Título: Argentina se prepara para pouso forçado
Autor: Rocha , Janes
Fonte: Valor Econômico, 23/06/2008, Internacional, p. A11

A economia argentina começou a aterrissar, depois de cinco anos consecutivos de crescimento do Produto Interno Bruto (PIB) a taxas de 8% a 9% ao ano. Os economistas estão prevendo um crescimento entre 7% e 7,5% para 2008 e entre 5% e 6% para 2009 - alguns falam até em 4,5% a 5% no ano que vem. As estatísticas oficiais mostram que o PIB cresceu 8,4% no primeiro trimestre de 2008, comparado com o mesmo período de 2007. Abaixo, portanto, dos 9,1% do último trimestre do ano passado.

A inflação crescente e a falta de investimentos são apontados como os principais motivos da desaceleração. O segundo trimestre certamente trará um percentual ainda menor do PIB, influenciado pela paralisação da produção agrícola e dos transportes de carga por causa dos protestos dos ruralistas contra um aumento de impostos decretado em março. A greve dos ruralistas e dos caminhoneiros durou 101 dias e terminou sexta-feira passada, depois que o governo transformou o decreto de aumento dos impostos em projeto de lei e enviou para discussão no Congresso.

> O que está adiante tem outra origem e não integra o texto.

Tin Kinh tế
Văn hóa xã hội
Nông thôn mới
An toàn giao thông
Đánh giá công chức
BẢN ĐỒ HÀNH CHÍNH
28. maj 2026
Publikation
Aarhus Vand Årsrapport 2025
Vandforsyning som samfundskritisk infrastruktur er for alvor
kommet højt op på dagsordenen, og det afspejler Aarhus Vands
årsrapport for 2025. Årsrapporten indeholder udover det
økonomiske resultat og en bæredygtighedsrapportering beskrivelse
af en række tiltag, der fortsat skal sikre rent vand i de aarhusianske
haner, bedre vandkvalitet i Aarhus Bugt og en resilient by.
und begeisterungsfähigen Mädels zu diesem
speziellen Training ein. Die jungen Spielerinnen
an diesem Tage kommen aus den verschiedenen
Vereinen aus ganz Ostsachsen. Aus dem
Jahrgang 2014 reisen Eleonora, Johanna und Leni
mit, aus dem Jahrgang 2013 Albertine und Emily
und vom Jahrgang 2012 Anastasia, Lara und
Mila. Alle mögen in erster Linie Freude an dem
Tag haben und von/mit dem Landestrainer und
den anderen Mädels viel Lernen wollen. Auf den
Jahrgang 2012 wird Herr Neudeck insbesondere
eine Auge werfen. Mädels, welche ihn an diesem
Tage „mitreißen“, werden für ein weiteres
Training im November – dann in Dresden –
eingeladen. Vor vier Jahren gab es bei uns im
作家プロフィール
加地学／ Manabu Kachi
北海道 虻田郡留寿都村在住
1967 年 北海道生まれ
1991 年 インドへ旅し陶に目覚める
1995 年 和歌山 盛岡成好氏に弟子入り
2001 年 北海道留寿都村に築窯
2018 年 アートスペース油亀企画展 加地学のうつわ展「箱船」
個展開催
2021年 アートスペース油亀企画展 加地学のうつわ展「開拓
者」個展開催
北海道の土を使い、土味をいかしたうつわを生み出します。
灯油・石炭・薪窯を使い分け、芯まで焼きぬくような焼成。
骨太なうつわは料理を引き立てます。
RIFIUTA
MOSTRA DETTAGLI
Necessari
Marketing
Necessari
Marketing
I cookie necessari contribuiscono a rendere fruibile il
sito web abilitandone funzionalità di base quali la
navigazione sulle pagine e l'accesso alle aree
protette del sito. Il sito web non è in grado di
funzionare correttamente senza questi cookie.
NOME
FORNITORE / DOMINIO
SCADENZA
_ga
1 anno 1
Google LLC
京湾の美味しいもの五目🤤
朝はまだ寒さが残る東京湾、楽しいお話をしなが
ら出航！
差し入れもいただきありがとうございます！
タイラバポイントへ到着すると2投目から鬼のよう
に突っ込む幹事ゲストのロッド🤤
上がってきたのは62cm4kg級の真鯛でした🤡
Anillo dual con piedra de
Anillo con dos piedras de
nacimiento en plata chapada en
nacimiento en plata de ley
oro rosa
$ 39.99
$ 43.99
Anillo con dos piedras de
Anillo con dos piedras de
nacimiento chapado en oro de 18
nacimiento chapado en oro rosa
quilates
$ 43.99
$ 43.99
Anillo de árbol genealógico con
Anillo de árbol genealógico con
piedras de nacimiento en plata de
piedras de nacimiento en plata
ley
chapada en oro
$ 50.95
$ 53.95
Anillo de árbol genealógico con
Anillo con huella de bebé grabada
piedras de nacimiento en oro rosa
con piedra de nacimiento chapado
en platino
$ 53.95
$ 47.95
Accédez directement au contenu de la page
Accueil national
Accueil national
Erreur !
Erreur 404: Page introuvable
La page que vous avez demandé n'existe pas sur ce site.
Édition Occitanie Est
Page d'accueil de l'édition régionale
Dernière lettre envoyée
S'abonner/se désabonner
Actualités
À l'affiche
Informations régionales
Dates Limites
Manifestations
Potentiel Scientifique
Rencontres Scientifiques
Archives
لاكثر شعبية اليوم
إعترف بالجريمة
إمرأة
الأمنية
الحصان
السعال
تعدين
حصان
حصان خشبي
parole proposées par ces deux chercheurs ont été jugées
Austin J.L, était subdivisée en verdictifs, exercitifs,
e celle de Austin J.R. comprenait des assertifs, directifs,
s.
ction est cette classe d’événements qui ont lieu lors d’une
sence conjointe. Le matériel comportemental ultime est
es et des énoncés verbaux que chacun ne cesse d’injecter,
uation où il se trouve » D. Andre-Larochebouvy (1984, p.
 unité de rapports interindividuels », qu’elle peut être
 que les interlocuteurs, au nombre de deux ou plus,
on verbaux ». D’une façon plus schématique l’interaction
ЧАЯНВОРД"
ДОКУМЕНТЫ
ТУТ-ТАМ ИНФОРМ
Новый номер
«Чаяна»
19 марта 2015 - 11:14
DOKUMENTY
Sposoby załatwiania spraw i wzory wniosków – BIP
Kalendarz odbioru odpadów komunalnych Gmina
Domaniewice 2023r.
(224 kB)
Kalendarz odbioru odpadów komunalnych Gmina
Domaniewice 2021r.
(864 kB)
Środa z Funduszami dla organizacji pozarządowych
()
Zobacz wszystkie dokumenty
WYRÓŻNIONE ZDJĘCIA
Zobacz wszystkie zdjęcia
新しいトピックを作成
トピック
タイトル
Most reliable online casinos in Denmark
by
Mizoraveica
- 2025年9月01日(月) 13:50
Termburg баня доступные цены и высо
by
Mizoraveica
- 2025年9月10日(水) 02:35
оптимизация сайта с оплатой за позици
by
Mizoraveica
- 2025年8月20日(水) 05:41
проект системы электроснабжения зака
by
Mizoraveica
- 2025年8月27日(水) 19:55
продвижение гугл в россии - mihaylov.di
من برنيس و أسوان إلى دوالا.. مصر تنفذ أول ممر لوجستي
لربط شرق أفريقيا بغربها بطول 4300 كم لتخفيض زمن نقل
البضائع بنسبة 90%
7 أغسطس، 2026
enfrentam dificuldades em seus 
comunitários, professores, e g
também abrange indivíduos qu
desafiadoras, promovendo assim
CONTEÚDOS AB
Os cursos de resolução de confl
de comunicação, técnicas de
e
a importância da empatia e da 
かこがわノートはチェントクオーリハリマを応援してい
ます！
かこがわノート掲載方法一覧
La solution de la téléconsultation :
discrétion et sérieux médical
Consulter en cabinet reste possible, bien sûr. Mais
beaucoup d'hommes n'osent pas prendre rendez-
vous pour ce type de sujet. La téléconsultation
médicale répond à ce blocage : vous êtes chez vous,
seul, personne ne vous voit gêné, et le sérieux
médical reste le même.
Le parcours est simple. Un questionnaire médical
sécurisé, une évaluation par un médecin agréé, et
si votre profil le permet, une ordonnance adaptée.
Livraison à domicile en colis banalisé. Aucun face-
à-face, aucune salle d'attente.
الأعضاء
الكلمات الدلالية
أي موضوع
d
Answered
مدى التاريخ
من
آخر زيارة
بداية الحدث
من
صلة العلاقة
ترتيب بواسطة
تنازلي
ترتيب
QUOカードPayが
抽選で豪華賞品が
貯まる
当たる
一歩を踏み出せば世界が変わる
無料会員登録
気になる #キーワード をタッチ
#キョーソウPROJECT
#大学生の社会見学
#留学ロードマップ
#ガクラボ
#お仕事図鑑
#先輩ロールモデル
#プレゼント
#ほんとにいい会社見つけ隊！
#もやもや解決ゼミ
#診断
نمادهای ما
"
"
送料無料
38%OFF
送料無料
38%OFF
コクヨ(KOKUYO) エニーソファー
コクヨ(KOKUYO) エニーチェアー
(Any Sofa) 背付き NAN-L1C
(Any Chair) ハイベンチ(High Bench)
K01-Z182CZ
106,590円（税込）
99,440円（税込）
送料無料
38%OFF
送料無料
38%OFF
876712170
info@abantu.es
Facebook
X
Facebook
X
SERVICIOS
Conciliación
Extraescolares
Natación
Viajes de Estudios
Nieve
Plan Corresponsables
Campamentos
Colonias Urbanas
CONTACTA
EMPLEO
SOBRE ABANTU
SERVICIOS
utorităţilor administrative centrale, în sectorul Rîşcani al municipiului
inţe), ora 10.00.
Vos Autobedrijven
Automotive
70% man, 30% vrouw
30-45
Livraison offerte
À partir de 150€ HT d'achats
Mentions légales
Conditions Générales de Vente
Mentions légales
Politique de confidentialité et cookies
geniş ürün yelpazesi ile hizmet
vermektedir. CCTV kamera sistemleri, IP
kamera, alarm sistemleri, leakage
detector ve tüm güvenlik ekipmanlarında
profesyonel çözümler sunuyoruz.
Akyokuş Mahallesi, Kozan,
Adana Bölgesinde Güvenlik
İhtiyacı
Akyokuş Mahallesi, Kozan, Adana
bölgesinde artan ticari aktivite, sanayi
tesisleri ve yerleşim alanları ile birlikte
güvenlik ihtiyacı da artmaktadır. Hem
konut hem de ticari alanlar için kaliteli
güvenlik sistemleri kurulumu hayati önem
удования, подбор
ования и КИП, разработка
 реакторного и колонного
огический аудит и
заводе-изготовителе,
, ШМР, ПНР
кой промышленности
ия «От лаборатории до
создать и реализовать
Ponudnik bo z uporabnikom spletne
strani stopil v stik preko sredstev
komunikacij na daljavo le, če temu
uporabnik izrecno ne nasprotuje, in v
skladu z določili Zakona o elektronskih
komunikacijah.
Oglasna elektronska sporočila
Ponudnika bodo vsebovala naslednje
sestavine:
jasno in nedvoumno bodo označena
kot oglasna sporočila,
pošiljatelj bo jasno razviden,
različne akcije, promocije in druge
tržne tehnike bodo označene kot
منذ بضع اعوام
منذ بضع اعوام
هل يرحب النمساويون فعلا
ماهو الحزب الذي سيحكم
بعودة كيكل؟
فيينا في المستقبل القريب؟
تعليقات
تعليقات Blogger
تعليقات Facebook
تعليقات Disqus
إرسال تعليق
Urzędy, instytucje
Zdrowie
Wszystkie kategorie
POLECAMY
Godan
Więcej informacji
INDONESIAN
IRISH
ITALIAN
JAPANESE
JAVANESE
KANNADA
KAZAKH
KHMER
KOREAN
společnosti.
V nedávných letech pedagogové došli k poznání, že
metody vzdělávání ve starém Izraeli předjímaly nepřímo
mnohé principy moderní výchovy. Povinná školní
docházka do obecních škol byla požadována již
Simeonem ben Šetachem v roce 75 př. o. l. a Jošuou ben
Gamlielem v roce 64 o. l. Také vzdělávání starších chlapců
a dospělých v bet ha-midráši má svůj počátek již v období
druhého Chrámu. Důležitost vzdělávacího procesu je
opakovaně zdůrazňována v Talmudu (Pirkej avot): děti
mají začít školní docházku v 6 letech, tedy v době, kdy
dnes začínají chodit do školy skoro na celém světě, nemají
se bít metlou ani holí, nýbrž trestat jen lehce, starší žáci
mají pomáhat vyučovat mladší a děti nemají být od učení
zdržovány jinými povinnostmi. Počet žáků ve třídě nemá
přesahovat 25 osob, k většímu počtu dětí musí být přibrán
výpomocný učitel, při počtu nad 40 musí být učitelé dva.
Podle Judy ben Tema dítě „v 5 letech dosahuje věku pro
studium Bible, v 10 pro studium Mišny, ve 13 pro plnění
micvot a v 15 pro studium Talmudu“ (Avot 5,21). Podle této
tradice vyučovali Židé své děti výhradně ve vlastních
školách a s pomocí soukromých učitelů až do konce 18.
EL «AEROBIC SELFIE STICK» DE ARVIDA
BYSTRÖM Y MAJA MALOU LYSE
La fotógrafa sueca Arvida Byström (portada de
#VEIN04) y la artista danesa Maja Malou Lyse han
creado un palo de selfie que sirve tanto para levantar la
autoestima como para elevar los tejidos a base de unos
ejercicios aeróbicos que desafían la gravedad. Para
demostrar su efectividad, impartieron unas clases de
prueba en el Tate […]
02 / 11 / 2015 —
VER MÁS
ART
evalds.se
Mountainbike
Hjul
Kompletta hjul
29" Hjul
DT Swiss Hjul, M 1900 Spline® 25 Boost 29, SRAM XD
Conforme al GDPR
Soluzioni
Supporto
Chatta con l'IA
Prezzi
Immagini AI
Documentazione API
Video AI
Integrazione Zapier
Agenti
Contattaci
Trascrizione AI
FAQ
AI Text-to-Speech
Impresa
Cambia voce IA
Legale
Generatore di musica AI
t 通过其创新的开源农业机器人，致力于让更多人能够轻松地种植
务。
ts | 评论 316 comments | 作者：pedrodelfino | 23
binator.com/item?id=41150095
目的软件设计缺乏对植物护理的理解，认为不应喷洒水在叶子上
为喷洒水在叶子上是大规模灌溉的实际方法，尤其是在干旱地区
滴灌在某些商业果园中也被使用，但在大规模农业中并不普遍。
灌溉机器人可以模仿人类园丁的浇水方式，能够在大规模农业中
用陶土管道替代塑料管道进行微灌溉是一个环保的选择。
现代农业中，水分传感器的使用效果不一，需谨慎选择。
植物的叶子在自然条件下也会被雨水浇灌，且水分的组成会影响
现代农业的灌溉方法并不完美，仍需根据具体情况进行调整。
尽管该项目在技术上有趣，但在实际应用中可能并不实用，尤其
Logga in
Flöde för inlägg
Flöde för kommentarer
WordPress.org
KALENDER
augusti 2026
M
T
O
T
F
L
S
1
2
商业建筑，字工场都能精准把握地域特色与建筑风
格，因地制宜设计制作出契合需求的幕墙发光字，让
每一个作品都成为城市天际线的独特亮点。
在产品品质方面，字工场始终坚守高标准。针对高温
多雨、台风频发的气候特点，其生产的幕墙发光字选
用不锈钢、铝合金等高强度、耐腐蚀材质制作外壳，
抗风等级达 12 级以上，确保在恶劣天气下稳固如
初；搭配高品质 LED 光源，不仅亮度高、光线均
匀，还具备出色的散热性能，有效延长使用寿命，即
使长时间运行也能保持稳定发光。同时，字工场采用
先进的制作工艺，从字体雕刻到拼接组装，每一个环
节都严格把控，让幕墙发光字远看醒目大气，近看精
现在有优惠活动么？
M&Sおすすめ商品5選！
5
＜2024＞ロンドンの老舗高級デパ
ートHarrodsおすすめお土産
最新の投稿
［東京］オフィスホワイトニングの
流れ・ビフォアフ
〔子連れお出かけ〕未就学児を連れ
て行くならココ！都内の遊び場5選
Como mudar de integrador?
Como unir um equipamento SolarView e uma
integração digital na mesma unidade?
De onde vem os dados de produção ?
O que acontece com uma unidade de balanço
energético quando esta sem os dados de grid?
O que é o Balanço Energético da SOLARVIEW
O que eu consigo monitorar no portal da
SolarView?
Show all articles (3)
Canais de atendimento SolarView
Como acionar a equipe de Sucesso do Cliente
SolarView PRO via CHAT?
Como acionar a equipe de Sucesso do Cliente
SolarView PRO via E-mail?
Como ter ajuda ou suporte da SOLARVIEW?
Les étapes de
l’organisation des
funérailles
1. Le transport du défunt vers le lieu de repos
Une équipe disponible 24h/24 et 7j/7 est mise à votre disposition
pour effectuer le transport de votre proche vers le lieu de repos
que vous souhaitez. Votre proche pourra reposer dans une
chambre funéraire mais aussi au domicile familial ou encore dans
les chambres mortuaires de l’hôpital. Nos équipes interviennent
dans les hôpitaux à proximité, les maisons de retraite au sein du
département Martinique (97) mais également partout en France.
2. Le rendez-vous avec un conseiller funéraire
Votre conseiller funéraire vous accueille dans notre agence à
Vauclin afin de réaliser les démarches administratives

Porém, mesmo que não houvesse paralisação, a verdade é que a economia do país já havia chegado ao seu limite. "Já usamos quase toda a capacidade ociosa da indústria e estamos perto de atingir o pleno emprego", afirma o economista Dante Sicca, sócio-diretor da consultoria Abeceb.com, para explicar que estes são os principais sinais de esgotamento do processo de crescimento.

Dados do Instituto Nacional de Estatísticas e Censos (Indec, o equivalente argentino ao IBGE) comprovam o que diz Sicca. O nível geral de utilização da capacidade instalada das indústrias argentinas saiu de apenas 50% em 2002, ano da crise, subiu constantemente, ultrapassou os 70% em 2004 e continua avançando, com alguns poucos recuos (veja gráfico). Em abril, alguns setores como refino de petróleo e produção de metais básicos se aproximaram de 100% de utilização de sua capacidade.

O problema não é o alto índice de uso da capacidade instalada mas o aumento do uso. A título de comparação, no Brasil a indústria apresenta um índice geral ainda maior, 83,1% em março segundo a Confederação Nacional da Indústria (CNI). Porém, ao contrário da Argentina, este índice está estável, indicando que as indústrias brasileiras estão crescendo sem aumento do uso da capacidade instalada. Isso significa, segundo a entidade, que estão sendo feitos investimentos na ampliação da capacidade atual de produção.

Os indícios de desaceleração da economia argentina são cada vez mais pronunciados e na semana passada atingiram a indústria automobilística, até então considerada a locomotiva da expansão econômica do país, junto com a indústria da construção - esta já havia começado a desacelerar no fim do ano passado.

A inflação começou a subir no fim de 2006 e de lá para cá, o governo tem tentado contê-la com um programa heterodoxo, baseado no controle de preços e em elevados subsídios diretamente a determinadas indústrias para neutralizar a alta dos custos. Recebem subsídios os setores de aviação, transporte coletivo urbano, alimentação, combustíveis e energia elétrica. Mas o sistema não tem dado resultados satisfatórios já que a maioria dos produtos de preços livres e até mesmo os controlados, continuou subindo.

Enquanto as estatísticas oficiais falam em 9,1% para o Índice de Preços ao Consumidor (IPC) acumulado nos últimos 12 meses, a estimativa dos economistas independentes é de que a inflação está em 25% a 30% ao ano.

Ao derrubar o poder aquisitivo da população, a inflação deteriorou a confiança dos consumidores ao seu pior nível em cinco anos, segundo uma pesquisa mensal realizada pela Universidade Torcuato Di Tella. Em um trabalho conjunto com a Poliarquía Consultores, a universidade calcula mensalmente o Índice de Confiança do Consumidor (ICC). A última vez este ano que o ICC subiu foi em janeiro. De lá para cá acumula uma queda de 35,1%. De acordo com esta pesquisa, os entrevistados se dizem cada vez menos estimulados a comprar e vêem deteriorar-se sua situação pessoal e a do país do ponto de vista macroeconômico.

A desaceleração da economia argentina dificilmente "contagiaria" o Brasil como aconteceu em outras crises, mas teria impacto direto na balança comercial entre os dois principais sócios do Mercosul, afirma a equipe de analistas do Departamento de Pesquisas e Estudos Econômicos do Banco Bradesco. Em um boletim divulgado sexta-feira, os economistas do banco alertam que a queda de um ponto percentual na taxa de crescimento na Argentina representa uma redução entre US$ 500 milhões e US$ 1 bilhão no saldo das exportações brasileiras.